A gift for illustrations

Aysha's love for lines has given her a place in the male-dominated world of illustrators.

By :  Meera Manu
Update: 2017-08-10 18:30 GMT
Aysha Musliyarakam

Aysha gives scant regard to the discomfort of having an injured right shoulder, as her sharp pencil runs across a sheet of paper, leaving behind deft strokes and marks. After all, pain is only secondary when she has a bigger resolve in mind. The dislocated limb she has been handling for three months doesn’t stand in her way when Aysha Musliyarakam is engrossed in her vocation. She only sees a fast-approaching deadline within which she has to deliver the promise – a handful of illustrations for a Malayalam daily’s Onam special edition. When the task came calling, she was recuperating from an accident, speaking volumes about this unsung woman illustrator hailing from the interiors of Perinthalmanna.  
Since 1995, Aysha has been present in a male-dominated world of illustrators.

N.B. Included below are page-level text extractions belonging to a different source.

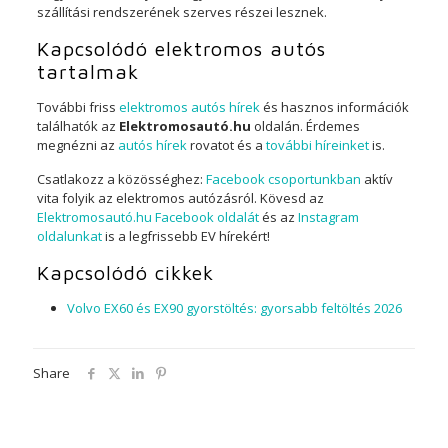
szállítási rendszerének szerves részei lesznek.
Kapcsolódó elektromos autós
tartalmak
További friss
elektromos autós hírek
és hasznos információk
találhatók az
Elektromosautó.hu
oldalán. Érdemes
megnézni az
autós hírek
rovatot és a
további híreinket
is.
Csatlakozz a közösséghez:
Facebook csoportunkban
aktív
vita folyik az elektromos autózásról. Kövesd az
Elektromosautó.hu Facebook oldalát
és az
Instagram
oldalunkat
is a legfrissebb EV hírekért!
Kapcsolódó cikkek
Volvo EX60 és EX90 gyorstöltés: gyorsabb feltöltés 2026
Share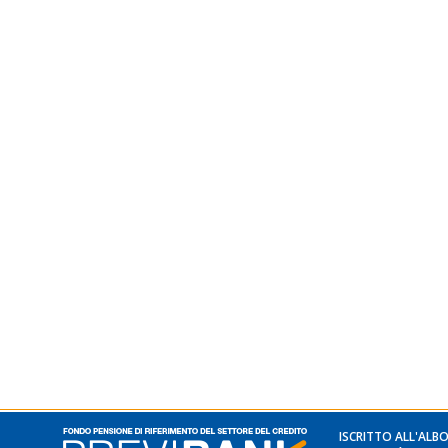
ISCRITTO ALL'ALBO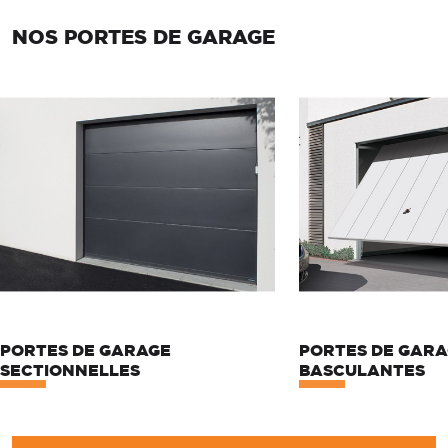
NOS PORTES DE GARAGE
PORTES DE GARAGE
PORTES DE GAR
SECTIONNELLES
BASCULANTES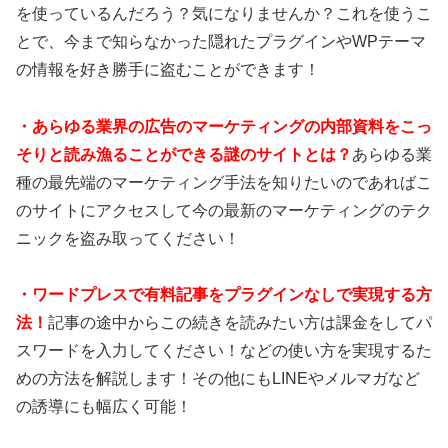
を使っているんだろう？気になりませんか？これを使うこ
とで、今まで知らなかった隠れたプラグインやWPテーマ
の情報を好き勝手に盗むことができます！
・あらゆる業界の広告のマーケティングの内部資料をこっ
そりと読み漁ることができる謎のサイトとは？
あらゆる業
種の最先端のマーケティング手法を知りたいのであればこ
のサイトにアクセスして今の最新のマーケティングのテク
ニックを盗み取ってください！
・ワードプレスで有料記事をプラグインなしで実現する方
法！
記事の途中からこの続きを読みたい方は課金をしてパ
スワードを入力してください！などの使い方を実現するた
めの方法を解説します！その他にもLINEやメルマガなど
の誘導にも幅広く可能！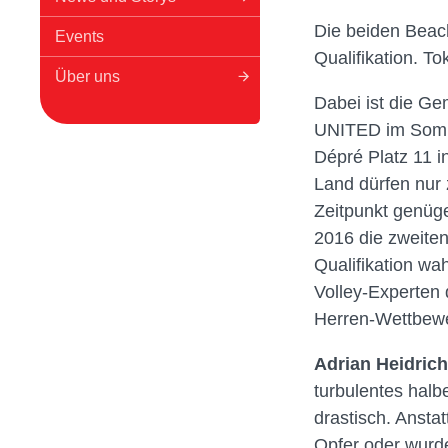
Die beiden Beach
Events
Qualifikation. To
Über uns
Dabei ist die Ge
UNITED im Sommer
Dépré Platz 11 i
Land dürfen nur
Zeitpunkt genüge
2016 die zweiten
Qualifikation wa
Volley-Experten 
Herren-Wettbewe
Adrian Heidrich
turbulentes halb
drastisch. Ansta
Opfer oder wurde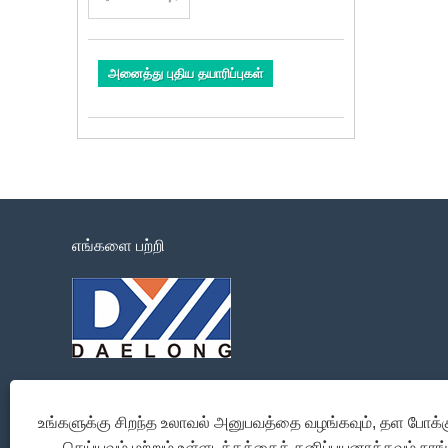
அனைத்து புதிய தயாரிப்புகள்
எங்களை பற்றி
உங்களுக்கு சிறந்த உலாவல் அனுபவத்தை வழங்கவும், தள போக்க
செய்யவும் மற்றும் உள்ளடக்கத்தைத் தனிப்பயனாக்கவும் நாங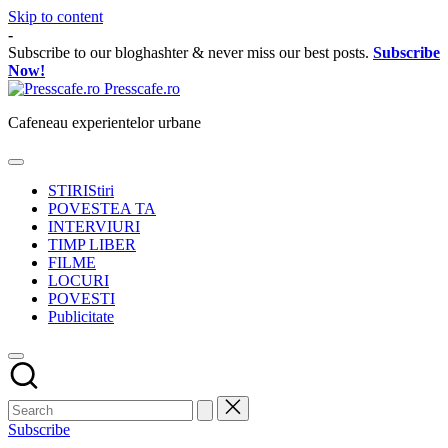
Skip to content
-
Subscribe to our bloghashter & never miss our best posts.
Subscribe
Now!
Presscafe.ro
Cafeneau experientelor urbane
STIRI
Stiri
POVESTEA TA
INTERVIURI
TIMP LIBER
FILME
LOCURI
POVESTI
Publicitate
Subscribe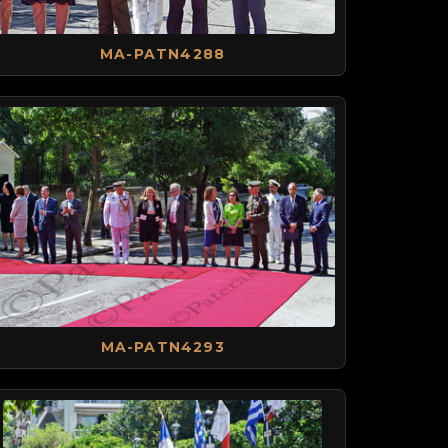
MA-PATN4288
MA-PATN4293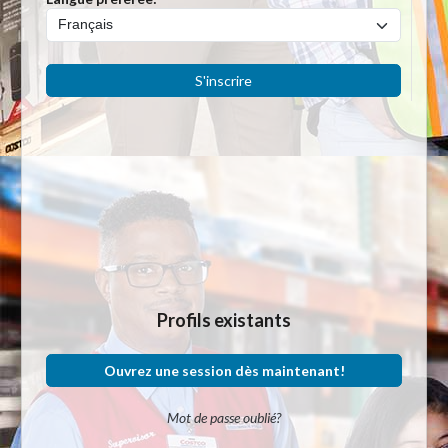
S'inscrire
Profils existants
Ouvrez une session dès maintenant!
Mot de passe oublié?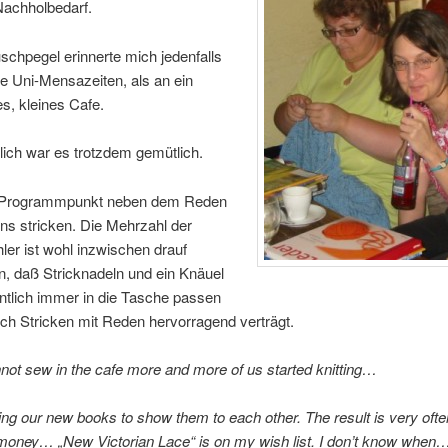
Nachholbedarf.
chpegel erinnerte mich jedenfalls
te Uni-Mensazeiten, als an ein
s, kleines Cafe.
lich war es trotzdem gemütlich.
 Programmpunkt neben dem Reden
ns stricken. Die Mehrzahl der
er ist wohl inzwischen drauf
 daß Stricknadeln und ein Knäuel
ntlich immer in die Tasche passen
ch Stricken mit Reden hervorragend verträgt.
ot sew in the cafe more and more of us started knitting…
ng our new books to show them to each other. The result is very often
oney… „New Victorian Lace“ is on my wish list. I don’t know when…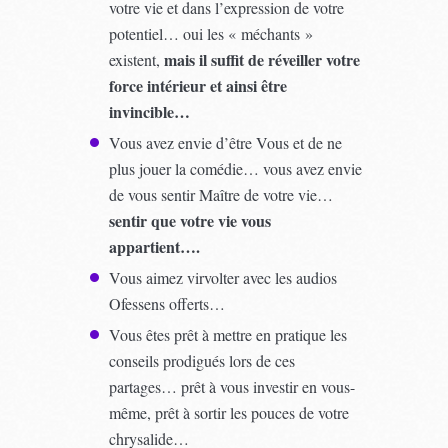
votre vie et dans l’expression de votre
potentiel… oui les « méchants »
mais il suffit de réveiller votre
existent,
force intérieur et ainsi être
invincible…
Vous avez envie d’être Vous et de ne
plus jouer la comédie… vous avez envie
de vous sentir Maître de votre vie…
sentir que votre vie vous
appartient….
Vous aimez virvolter avec les audios
Ofessens offerts…
Vous êtes prêt à mettre en pratique les
conseils prodigués lors de ces
partages… prêt à vous investir en vous-
même, prêt à sortir les pouces de votre
chrysalide…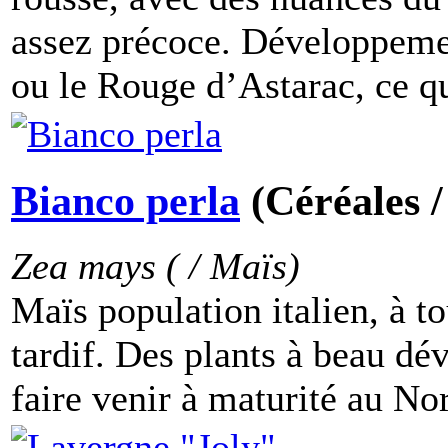
assez précoce. Développeme
ou le Rouge d’Astarac, ce qui
Bianco perla
(Céréales 
Zea mays ( / Maïs)
Maïs population italien, à to
tardif. Des plants à beau dé
faire venir à maturité au Nor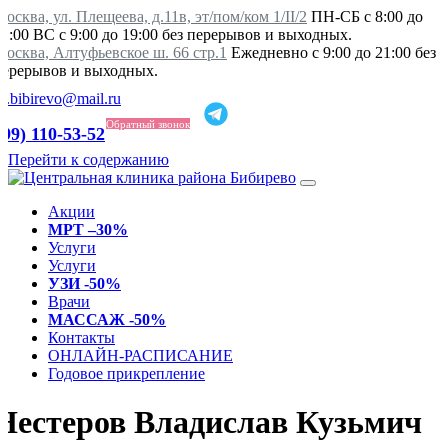
осква, ул. Плещеева, д.11в, эт/пом/ком 1/II/2
ПН-СБ с 8:00 до
21:00 ВС с 9:00 до 19:00 без перерывов и выходных.
Москва, Алтуфьевское ш. 66 стр.1
Ежедневно с 9:00 до 21:00 без
перерывов и выходных.
ka.bibirevo@mail.ru
Обратный звонок
499) 110-53-52
Перейти к содержанию
Акции
МРТ –30%
Услуги
Услуги
УЗИ -50%
Врачи
МАССАЖ -50%
Контакты
ОНЛАЙН-РАСПИСАНИЕ
Годовое прикрепление
Нестеров Владислав Кузьмич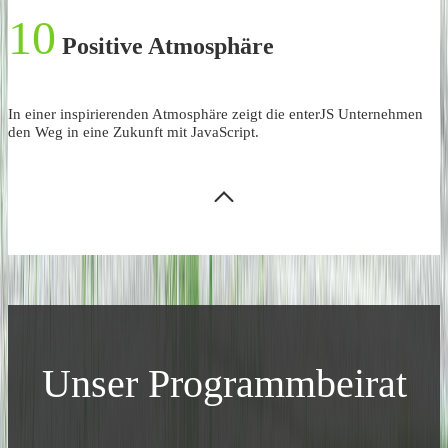
10
Positive Atmosphäre
In einer inspirierenden Atmosphäre zeigt die enterJS Unternehmen
den Weg in eine Zukunft mit JavaScript.
Unser Programmbeirat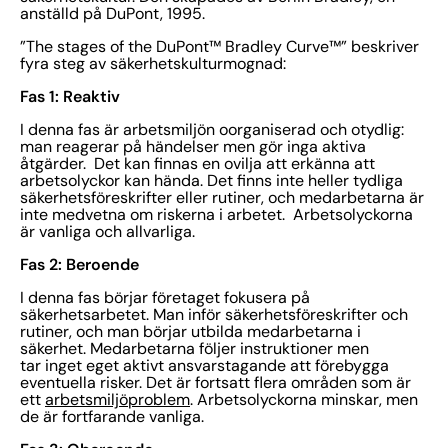
anställd på DuPont, 1995.
”The stages of the DuPont™ Bradley Curve™” beskriver
fyra steg av säkerhetskulturmognad:
Fas 1: Reaktiv
I denna fas är arbetsmiljön oorganiserad och otydlig:
man reagerar på händelser men gör inga aktiva
åtgärder. Det kan finnas en ovilja att erkänna att
arbetsolyckor kan hända. Det finns inte heller tydliga
säkerhetsföreskrifter eller rutiner, och medarbetarna är
inte medvetna om riskerna i arbetet. Arbetsolyckorna
är vanliga och allvarliga.
Fas 2: Beroende
I denna fas börjar företaget fokusera på
säkerhetsarbetet. Man inför säkerhetsföreskrifter och
rutiner, och man börjar utbilda medarbetarna i
säkerhet. Medarbetarna följer instruktioner men
tar inget eget aktivt ansvarstagande att förebygga
eventuella risker. Det är fortsatt flera områden som är
ett
arbetsmiljöproblem
. Arbetsolyckorna minskar, men
de är fortfarande vanliga.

Aysha’s illustrations for Nakshatrangalude Album

Before approaching her for this interview, we came across a set of illustrations she did for an upcoming novel Nakshatrangalude Album of author/director Kalavoor Ravikumar. Quite unexpectedly, they were colourful, with little over dominance of the contours of grey. But the artist’s love for lines is palpable.  “I like to work with pen and ink, personally. They speak a lot and help in detailing. For this work, the demand was to work with colours, which I did accordingly,” she says.  Her foray into the male bastion was a result out of her active presence and constant interaction with a circle of artist friends. In 1995, when her first illustrations appeared for a memorabilia titled Orma, written by Musafar Ahammed, she was just another wide-eyed aficionado of artists Namboothiri, A.S. and Madanan.


 

“Basically, I am an art teacher and many people identify me as a painter. Call it a blessing, a set of artists like me gathers for a collective called Varakoottam in Perinthalmanna. Until joining this team, I was painting for the sake of art. This gathering upped my confidence to try newer terrains. I moved on to doing abstract paintings. We conducted exhibitions and kept on expanding our space,” she says. Seeing her skill with creating illustrations, a member of Varakoottam referred her to the editor of the daily, which subsequently made her an independent artist for print media. 


 

Pursuing a three-year course in drawing, Aysha, from Balussery in Kozhikode, began her tryst with art in 1986. There was more in store than learning. There, she met her future husband, Yoonus Musliyarakath, also an art teacher. After a whirlwind romance, Aysha shoved aside community barriers to marry a man of her choice. They are parents to three boys now.  After the 1995 assignment, her next work came only in 2012, for the poetry collection of Sandhya in Kozhikode. In this period, she was busy with paintings and her teaching career. The third set of illustrations was for another work of poetry Thikayathe Pettava in 2013, authored by Shameem Seagul, also the curator of Varakoottam. 


 

“If I hadn’t met my husband, I would have ended up somewhere else. Back then, at my home, a girl learning art was not looked upon as a desirable thing. His encouragement was so much that he was there with me in all my endeavours,” says Aysha. In 2015, she did her Bachelors in Fine Arts from Karnataka University.  Aysha’s home doubles up as an artist’s paradise and a homemaker’s workspace. Her workplace, Silver Mount International School in Perinthalmanna, is also supportive of her vocation. While talking over the phone for this interview, she was in the midst of preparing dinner for her family.

Observing the current trend, Aysha feels women illustrators are no longer a rare species. “Given a chance, our girls are ready to come up, explore and emerge successful. Though less in numbers, slowly they are making their presence known,” she signs off.